Johnson & Johnson Faces Antitrust Suit Over Dominating Infliximab Drug
by Erin Shaak
Last Updated on May 8, 2018
National Employees Health Plan v. Johnson & Johnson et al.
Filed: September 28, 2017 ◆§ 2:17-cv-04326
Johnson & Johnson (J&J) and subsidiary Janssen Biotech, Inc. are facing a lawsuit alleging they engaged in an illegal antitrust scheme to raise prices of their infliximab drug and suppress competition.
Johnson & Johnson (J&J) and subsidiary Janssen Biotech, Inc. are facing an antitrust lawsuit alleging that they protected their monopoly on biologic medications by illegally coercing insurance companies and healthcare providers to enter into exclusionary contracts and forcing out potential competition that would have driven down the price of their product.
The suit centers around J&J’s infliximab drug, Remicade, which the suit claims is “among the best selling drugs in the world” and costs about $4,000 per dose. The complaint claims that Remicade was the only infliximab product on the market until 2016, when Pfizer allegedly launched its biosimilar medicine Inflectra and began selling it at a price that was 15 percent less than Remicade.

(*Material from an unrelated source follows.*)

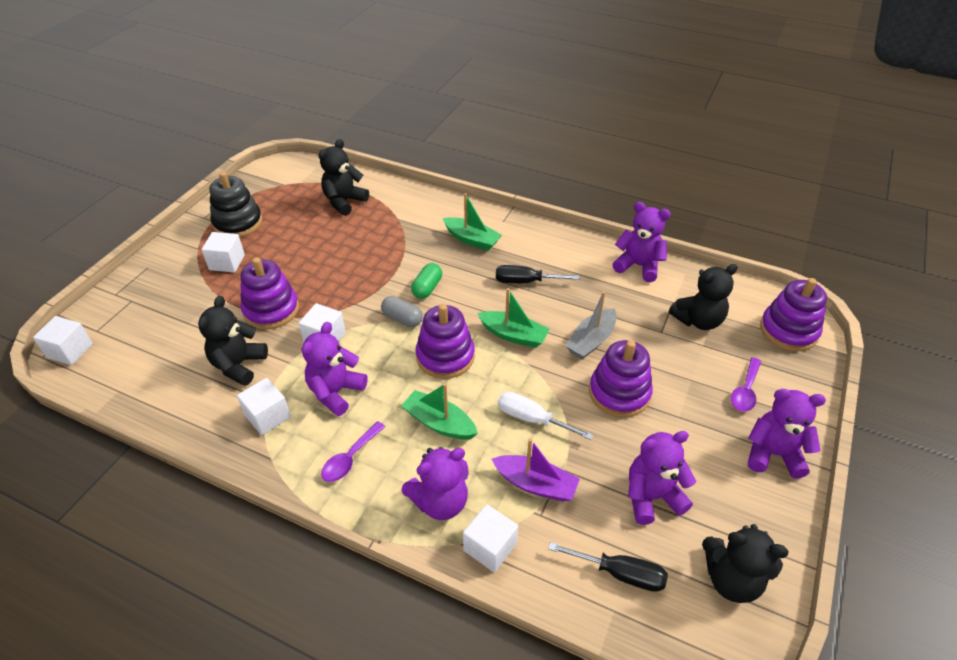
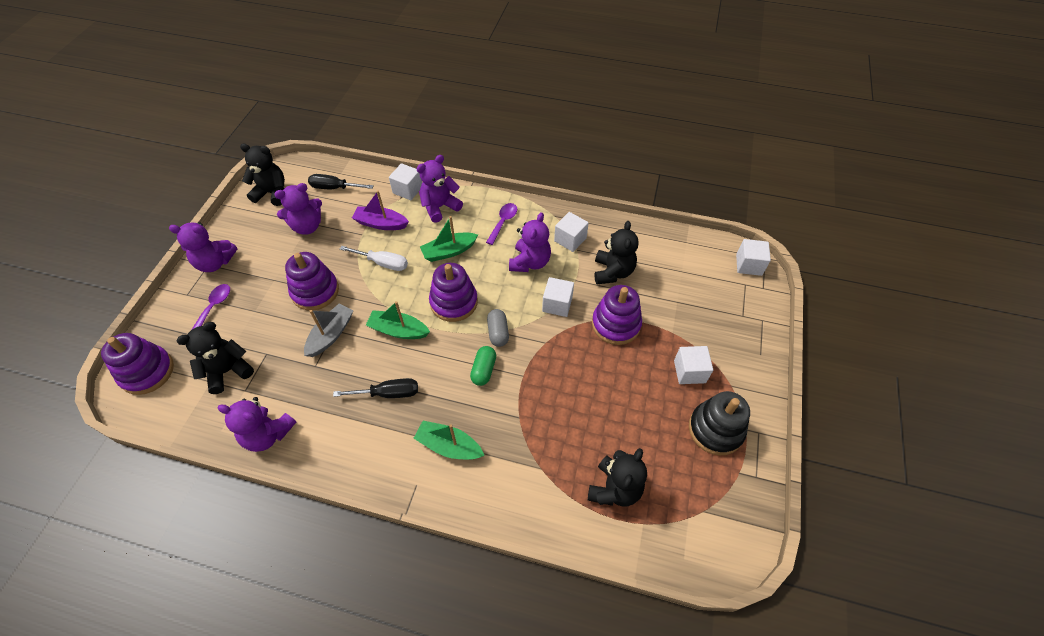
camera: 170 degrees right, 10 degrees up
(402, 319) = (498, 332): grey capsule -> grey capsule turned 60 degrees clockwise
(439, 423) = (449, 251): green boat -> green boat turned 135 degrees clockwise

The complaint alleges that upon the entrance of a competitor, the defendants then implemented a plan to suppress Pfizer’s product and raise prices of their infliximab medicine by bullying insurance companies and healthcare providers into signing contracts promising they would only insure and purchase Remicade as opposed to its competitors, despite its more expensive price. The contracts allegedly offered enticing rebates and bundling packages that would impose “a significant financial penalty” on parties that denied the offer.
According to the suit, J&J has persuaded “most major health insurers” – about 70 percent of the market – to sign its contracts. Pfizer reportedly claims that its infliximab product is “eligible for reimbursement only in circumstances so limited as to be practically non-existent,” the complaint reads. As a result, health providers have allegedly become hesitant to buy Inflectra due to a risk of not receiving reimbursement from insurance companies. The suit claims that as of September 1, 2017, in fact, approximately 90 percent of healthcare providers that stock infliximab “purchased no Inflectra at all.”
The suit argues that as a result of the defendants’ allegedly anticompetitive behavior, consumers are presented with fewer medical options and unfairly forced to pay a higher price for needed medicine.